С коллекцией не выходило. На «Kristina’s» было слишком много давления, и все со злобой ждали, когда мы сломаемся. Если честно, я была готова, но уверенность Доминика и энергия Гаяны не давали мне этого сделать.

-Как ты вообще выживала там? – Марина, покачав головой, подлила нам в кружки с остывшим чаем кипятка. – Я бы умерла, наверное.

-А я и умирала, - кивнула я. – Я спала по три часа, а затем, с опухшим лицом и кругами под глазами, ехала на работу. Постоянная слежка папарацци убивала. У нас не хватало финального платья. За три дня до показа приехала Николетта… В общем, случился конфуз.

Марина приподняла брови:

-Что?

Я вздохнула:

-Мама с Виктором проводили очень много времени вместе и… в общем, эту стерву выворачивало просто.

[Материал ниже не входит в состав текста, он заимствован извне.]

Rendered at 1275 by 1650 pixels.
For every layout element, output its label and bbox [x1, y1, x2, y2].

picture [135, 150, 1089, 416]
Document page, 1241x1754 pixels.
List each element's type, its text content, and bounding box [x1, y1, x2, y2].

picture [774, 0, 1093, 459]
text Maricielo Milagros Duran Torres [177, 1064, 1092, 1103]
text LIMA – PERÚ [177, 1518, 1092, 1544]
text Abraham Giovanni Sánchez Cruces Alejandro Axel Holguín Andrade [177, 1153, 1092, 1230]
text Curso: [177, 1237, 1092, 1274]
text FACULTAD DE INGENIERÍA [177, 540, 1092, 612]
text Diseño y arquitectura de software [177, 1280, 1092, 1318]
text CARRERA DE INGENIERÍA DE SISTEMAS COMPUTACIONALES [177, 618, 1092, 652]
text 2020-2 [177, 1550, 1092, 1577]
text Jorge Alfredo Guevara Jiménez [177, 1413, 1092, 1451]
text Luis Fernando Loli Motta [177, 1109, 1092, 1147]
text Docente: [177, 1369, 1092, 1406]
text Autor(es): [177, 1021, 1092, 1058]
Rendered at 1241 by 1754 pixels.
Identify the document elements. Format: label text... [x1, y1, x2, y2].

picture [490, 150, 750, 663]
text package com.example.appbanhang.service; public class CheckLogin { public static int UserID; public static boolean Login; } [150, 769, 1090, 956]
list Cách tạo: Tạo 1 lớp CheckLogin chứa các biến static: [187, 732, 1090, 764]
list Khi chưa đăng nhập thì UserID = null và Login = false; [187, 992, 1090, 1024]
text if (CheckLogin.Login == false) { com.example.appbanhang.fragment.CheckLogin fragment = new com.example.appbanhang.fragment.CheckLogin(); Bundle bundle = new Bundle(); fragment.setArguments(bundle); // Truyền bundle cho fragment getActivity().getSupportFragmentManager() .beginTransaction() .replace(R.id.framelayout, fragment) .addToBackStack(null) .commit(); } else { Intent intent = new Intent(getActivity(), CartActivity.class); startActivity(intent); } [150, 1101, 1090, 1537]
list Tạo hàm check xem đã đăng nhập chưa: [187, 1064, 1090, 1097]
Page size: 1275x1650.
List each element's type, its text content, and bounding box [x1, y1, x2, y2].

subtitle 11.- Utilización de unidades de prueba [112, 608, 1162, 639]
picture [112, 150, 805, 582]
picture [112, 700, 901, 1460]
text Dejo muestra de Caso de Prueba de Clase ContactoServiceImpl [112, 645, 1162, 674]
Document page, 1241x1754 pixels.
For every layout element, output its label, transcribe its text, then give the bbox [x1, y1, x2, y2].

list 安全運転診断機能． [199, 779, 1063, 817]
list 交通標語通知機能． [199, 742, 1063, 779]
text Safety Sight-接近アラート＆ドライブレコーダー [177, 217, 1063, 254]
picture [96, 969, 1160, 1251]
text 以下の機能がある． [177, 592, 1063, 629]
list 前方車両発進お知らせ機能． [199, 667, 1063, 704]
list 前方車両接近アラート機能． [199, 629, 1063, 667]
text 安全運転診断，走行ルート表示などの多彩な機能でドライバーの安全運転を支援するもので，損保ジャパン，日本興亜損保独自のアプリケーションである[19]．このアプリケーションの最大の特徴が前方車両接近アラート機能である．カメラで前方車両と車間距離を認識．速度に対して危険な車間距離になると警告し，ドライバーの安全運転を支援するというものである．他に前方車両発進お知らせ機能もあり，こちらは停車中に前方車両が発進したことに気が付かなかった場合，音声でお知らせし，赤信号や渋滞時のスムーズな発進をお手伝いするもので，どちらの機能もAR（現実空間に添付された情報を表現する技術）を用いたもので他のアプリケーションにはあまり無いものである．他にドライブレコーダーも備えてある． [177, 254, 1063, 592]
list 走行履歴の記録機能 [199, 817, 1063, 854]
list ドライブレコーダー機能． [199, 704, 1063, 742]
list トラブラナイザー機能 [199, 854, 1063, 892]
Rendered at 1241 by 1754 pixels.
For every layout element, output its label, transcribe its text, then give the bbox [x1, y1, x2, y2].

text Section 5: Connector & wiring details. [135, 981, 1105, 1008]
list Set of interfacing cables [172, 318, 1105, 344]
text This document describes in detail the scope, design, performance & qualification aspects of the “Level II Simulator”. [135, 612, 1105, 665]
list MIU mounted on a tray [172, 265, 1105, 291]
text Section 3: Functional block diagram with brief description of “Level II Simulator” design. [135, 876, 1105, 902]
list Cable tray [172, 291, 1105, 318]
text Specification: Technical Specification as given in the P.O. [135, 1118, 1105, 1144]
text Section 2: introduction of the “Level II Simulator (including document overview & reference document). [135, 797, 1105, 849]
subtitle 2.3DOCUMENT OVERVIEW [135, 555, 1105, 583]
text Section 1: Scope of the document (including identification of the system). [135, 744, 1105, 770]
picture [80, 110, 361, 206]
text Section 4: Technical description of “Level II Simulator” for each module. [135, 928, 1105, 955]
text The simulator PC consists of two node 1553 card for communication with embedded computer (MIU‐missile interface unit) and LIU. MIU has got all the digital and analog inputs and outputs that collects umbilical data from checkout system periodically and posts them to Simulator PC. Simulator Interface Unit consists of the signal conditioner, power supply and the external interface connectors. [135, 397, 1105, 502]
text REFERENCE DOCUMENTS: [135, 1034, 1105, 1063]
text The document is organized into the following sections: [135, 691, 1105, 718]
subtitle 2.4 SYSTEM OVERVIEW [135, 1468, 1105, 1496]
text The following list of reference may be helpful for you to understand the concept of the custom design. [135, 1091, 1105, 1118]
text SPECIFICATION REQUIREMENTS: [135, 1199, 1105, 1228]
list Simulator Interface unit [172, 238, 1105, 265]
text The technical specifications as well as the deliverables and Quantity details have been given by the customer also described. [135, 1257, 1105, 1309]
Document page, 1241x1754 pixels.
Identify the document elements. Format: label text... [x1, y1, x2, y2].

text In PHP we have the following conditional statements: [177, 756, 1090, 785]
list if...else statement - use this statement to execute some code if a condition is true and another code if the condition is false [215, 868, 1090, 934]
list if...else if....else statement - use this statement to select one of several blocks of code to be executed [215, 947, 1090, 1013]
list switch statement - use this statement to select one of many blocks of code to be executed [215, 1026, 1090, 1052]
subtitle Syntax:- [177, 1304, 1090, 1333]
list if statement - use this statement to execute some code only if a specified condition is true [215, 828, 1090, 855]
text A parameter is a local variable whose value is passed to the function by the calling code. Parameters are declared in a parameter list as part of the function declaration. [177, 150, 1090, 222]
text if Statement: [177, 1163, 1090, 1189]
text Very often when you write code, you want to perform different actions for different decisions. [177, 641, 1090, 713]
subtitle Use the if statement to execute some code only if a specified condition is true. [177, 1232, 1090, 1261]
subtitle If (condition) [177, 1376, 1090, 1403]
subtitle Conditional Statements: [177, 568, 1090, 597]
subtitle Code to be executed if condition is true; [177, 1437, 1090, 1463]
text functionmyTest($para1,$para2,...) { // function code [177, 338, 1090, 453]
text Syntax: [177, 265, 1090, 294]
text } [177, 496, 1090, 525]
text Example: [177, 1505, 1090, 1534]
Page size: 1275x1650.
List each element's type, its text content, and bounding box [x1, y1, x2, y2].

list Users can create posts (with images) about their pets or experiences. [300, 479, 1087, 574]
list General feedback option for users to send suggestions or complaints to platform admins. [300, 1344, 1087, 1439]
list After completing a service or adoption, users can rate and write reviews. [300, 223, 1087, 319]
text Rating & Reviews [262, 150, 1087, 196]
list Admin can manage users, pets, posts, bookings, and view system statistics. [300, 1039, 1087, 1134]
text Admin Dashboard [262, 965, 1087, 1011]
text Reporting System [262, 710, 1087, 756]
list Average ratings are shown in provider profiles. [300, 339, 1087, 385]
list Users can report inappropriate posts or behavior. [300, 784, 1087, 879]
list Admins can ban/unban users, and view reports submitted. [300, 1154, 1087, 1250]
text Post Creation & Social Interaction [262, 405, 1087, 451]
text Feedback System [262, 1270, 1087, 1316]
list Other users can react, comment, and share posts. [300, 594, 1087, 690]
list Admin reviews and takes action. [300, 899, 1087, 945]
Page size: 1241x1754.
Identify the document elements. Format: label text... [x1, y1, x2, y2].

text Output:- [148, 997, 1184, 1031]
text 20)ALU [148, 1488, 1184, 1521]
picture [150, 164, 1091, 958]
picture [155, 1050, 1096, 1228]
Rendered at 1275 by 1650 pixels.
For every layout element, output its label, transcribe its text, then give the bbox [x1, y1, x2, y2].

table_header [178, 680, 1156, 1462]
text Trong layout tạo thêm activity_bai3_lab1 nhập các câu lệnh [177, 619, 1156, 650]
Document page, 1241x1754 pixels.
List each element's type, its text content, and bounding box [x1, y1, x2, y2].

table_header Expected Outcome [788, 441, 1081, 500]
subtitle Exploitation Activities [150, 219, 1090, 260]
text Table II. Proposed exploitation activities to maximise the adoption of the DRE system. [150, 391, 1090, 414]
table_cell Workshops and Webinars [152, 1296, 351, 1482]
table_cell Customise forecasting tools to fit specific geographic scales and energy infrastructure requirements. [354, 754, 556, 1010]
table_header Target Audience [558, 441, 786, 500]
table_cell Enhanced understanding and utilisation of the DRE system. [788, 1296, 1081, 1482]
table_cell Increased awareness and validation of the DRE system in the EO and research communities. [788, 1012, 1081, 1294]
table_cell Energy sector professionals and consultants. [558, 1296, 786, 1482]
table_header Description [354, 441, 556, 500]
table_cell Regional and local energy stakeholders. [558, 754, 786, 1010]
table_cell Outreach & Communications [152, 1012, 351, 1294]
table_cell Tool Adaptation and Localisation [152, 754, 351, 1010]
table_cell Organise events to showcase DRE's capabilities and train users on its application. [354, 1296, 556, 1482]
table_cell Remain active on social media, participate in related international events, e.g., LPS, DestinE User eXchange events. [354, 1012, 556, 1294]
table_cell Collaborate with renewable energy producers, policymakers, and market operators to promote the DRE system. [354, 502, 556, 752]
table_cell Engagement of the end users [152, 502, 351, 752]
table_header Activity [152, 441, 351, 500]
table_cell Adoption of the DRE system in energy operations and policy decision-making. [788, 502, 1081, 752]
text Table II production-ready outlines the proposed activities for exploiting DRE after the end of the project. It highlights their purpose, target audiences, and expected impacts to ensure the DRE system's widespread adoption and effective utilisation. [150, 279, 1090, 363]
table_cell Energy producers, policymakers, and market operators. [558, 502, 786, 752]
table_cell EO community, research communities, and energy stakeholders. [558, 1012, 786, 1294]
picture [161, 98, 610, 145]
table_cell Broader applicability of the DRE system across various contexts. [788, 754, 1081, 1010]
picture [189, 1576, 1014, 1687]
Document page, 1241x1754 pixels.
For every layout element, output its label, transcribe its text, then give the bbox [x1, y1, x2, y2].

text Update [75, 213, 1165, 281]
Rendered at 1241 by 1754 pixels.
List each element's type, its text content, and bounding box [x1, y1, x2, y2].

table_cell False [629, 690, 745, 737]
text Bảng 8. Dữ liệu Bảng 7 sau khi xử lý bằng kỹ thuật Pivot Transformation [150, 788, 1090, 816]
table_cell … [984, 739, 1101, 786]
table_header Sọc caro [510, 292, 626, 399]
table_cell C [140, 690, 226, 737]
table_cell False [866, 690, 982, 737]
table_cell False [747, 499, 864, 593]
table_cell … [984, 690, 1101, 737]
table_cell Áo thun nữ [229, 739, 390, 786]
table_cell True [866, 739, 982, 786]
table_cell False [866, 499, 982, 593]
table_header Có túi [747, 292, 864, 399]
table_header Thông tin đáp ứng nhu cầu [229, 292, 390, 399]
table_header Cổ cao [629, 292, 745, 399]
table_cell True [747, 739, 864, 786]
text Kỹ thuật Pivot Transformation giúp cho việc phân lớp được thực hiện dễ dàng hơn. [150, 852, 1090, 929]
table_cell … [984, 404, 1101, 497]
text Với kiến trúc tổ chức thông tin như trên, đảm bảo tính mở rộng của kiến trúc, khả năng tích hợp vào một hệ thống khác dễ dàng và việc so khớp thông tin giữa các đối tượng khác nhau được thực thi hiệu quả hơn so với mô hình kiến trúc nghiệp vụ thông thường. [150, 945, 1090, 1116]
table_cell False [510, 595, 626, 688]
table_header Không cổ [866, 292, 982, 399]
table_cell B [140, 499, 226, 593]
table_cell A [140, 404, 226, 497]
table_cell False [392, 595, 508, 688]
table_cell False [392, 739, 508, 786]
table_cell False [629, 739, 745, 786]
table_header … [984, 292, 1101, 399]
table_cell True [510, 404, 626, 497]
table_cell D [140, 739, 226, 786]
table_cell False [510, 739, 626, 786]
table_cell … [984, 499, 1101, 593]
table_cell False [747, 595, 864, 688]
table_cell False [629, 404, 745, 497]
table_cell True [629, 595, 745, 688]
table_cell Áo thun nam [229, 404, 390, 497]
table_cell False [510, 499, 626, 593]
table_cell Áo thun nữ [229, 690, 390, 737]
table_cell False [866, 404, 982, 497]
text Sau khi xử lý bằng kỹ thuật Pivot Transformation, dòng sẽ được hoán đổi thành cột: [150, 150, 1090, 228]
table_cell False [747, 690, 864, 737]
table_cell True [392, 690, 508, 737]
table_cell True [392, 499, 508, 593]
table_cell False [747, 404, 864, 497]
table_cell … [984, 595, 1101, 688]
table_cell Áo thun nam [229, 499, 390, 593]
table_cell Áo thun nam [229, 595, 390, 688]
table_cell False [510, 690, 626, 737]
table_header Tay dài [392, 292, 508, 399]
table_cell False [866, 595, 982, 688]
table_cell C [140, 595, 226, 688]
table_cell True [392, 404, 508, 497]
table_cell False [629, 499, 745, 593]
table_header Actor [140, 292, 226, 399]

Она примчалась на работу и устроила скандал Виктору. Если честно, мне даже жаль ее было – она понимала, что Гаяна и Виктор давно спят вместе, а сделать ничего не могла. Это значительно испортило настроение и Гаяне, и Виктору. Ему пришлось уехать с Николеттой, Гаяна испарилась, а мы с Домом остались вдвоем. Он тоже на пределе был. Представь себе – хронический недосып, три дня до показа и ни одной идеи.

-И что дальше? – Маринины глаза просто светились от интриги. – Что вы сделали?

-Я пролила моккиато с маршмеллоу на его последний набросок, - я сконфуженно поджала плечи. – Я думала, он убьет меня.

-Я бы это сделала, - кивнула Марина, макая в чай печеньице. – А он что?

-Я, пожалуй, не стану повторять эту длинную фразу, - усмехнулась я. – Но потом… он посмотрел на рисунок и … его глаза зажглись. Знаешь, я так люблю, когда они зажигаются у него вот так! Сразу видно, что он в своей стихии, и понимаешь – он все сможет, и все получится!

Пока я с восхищением говорила это, Марина прищурилась, но ничего не сказала.

-Ты понимаешь, что ты только что сделала? – Дом приоткрыл рот, но затем, развернувшись и глянув на набросок, добавил: - Мы завершили платье!

Я нахмурилась и, обойдя кофейную лужу, подошла ближе к столу.

-Ты это видишь? – он с азартом посмотрел на меня.

-Маршмеллоу в определенном рисунке упали? Или что? Я не понимаю! – я посмотрела на Дома с недоумением, а он схватил меня в объятия и закружил:

-У нас будет такое платье! В разводах и с маршмеллоу!